Start of SOURCE TEXT
Now for those who are concerned that Coach Calhoun is about to deploy the Princeton offense, rest assured. There was plenty of high flying, end to end action, plus the usual take-your-man off the dribble offense.
The first to make his presence known was Jeff Adrien, who has clearly stepped up as one of the leaders of this young team. Adrien's physical play has been contagious, especially with the front court players. He hit his first two shots. The first was a one handed half-hook in traffic followed by a tough baseline fade-away J with the defender in his face. Through out the afternoon, Adrien overpowered and outwitted most who tried to stop him. There's a lot more to his game since we last saw him score 17 points against George Mason on 7 for 8 shooting. One moment he's knocking down a ten foot turnaround Js, the next he's out muscling someone in the paint, finishing with one hand flush.
Playing next to Adrien is the hard-to-miss Hasheem Thabeet. It seemed like there wasn't an inch in the paint that couldn't be reached by the 7-foot-3 space eater. Hasheem made the opposing unit to think twice when driving it to the basket. He also had a half dozen or so backboard shaking dunks throughout the afternoon. Partway through the second game, Thabeet got a big of advice from the visiting member of the UConn All-Century Team, Donny Marshall. After tossing up a soft lay-up that bounced off the rim and over the end line, Donny appeared to exhort the ever towering post player to apply a little more force to those shots inside the paint. In other words, destroy anything and anyone who'd be dumb enough to get in his way once within dunking range. Thabeet seemed to heed his advice by pretty much doing just that, the rest of the afternoon when getting the ball in the blocks.
After a slow start, AJ Price must have decided to make up for lost time all in one afternoon. What Rashad Anderson did over the past four years electrifying the crowd with a floury of dagger 3s, AJ will do likewise except with a variety of trifectas. He started out with a couple spot up 3s, then took his man off the dribble, stepped back and drilled another. AJ was just getting started. Add a bunch of catch and shoot 3s, catch and curl 3s…well you get the idea. Just about everything was falling for AJ. When he wasn't scoring he was setting up his teammates, such as the nice no-look, off dribble penetration to Hasheem Thabeet, who put an exclamation on the play with a stanchion shaking jam. To round out his arsenal, on one of the more memorable plays of the afternoon, AJ caught the ball in traffic, readjusted in midair and kissed it off the glass for the game one winner. If there was any rust to his game, most of it got dusted off this past Monday afternoon.
AJ's backcourt partner on what may be a glimpse of the early season first team was Craig Austrie who had a quiet afternoon. Austrie won't necessarily give you the flashy play, but always has a steady effect on the team, rarely making the costly mistake. He did a nice job of getting the ball to his teammates and hitting the open shot when it was there for the taking. In the fourth game, Austrie cut to the hoop and laid down a nice soft bounce pass to Jeff Adrien for an easy two as the help D tried to rotate over to stop his dribble penetration.
Marcus Johnson, aka MJ, who appears to be the front runner for the wingman on the first team, came out of the gate in full throttle. He is the most exciting Husky in the open floor. After hitting a lefty scoop in traffic early in the first game, he showed his quick hands stealing the ball on two consecutive plays, resulting in a pair of easy transition baskets. In the second game, Johnson must have had a more famous MJ in mind when he knifed through the paint and exploded for an acrobatic drive where he switch hands midair, but couldn't quite finish off the play as the ball rolled off the side of the rim. Johnson quickly put that miss behind, by tallying his team's last basket on a transition dunk. But it wasn't enough to keep his team on the floor for the third consecutive game, being done in by a Donny Marshall J from the left corner. Not to be out done by Marshall, MJ tallied the game winner on the forth game with a transition lay-up and also in the fifth and final game with a ten foot J he drained off the dribble.
End of SOURCE TEXT
» TASK OBJECTIVE:
Reproduce, word for word, the section of the basketball report that begins at the words "Playing next to" and ends after the words "in the blocks.".
Start of GIVEN ENTRIES
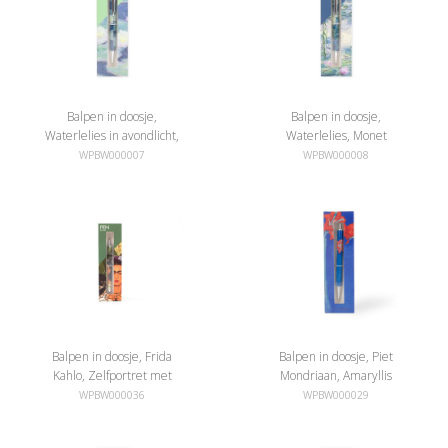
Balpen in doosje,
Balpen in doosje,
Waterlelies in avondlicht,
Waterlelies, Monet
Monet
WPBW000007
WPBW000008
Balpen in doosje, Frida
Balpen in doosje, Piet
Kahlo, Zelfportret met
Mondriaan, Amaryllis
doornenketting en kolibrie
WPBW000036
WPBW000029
End of GIVEN ENTRIES
Start of GIVEN ENTRIES
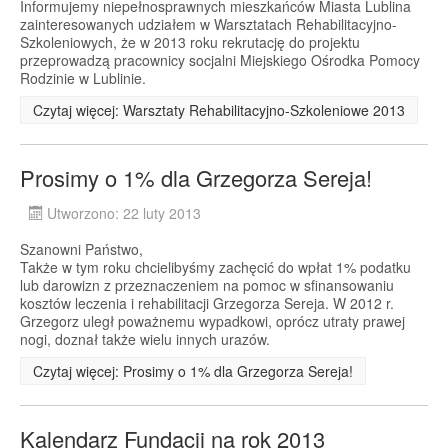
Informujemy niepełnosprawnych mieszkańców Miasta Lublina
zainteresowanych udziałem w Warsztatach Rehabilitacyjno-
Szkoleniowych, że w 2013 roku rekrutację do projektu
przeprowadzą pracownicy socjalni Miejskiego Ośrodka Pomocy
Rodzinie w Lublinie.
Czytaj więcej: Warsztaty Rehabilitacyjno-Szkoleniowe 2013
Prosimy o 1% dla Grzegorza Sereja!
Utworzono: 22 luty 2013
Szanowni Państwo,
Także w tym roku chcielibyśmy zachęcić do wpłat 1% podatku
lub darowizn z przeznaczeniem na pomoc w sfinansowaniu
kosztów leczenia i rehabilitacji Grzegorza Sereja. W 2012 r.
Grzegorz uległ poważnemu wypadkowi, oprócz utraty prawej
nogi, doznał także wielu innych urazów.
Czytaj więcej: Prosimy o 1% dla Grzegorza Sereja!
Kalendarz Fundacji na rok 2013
End of GIVEN ENTRIES
» OUTPUT FOR THIS EXERCISE:
Playing next to Adrien is the hard-to-miss Hasheem Thabeet. It seemed like there wasn't an inch in the paint that couldn't be reached by the 7-foot-3 space eater. Hasheem made the opposing unit to think twice when driving it to the basket. He also had a half dozen or so backboard shaking dunks throughout the afternoon. Partway through the second game, Thabeet got a big of advice from the visiting member of the UConn All-Century Team, Donny Marshall. After tossing up a soft lay-up that bounced off the rim and over the end line, Donny appeared to exhort the ever towering post player to apply a little more force to those shots inside the paint. In other words, destroy anything and anyone who'd be dumb enough to get in his way once within dunking range. Thabeet seemed to heed his advice by pretty much doing just that, the rest of the afternoon when getting the ball in the blocks.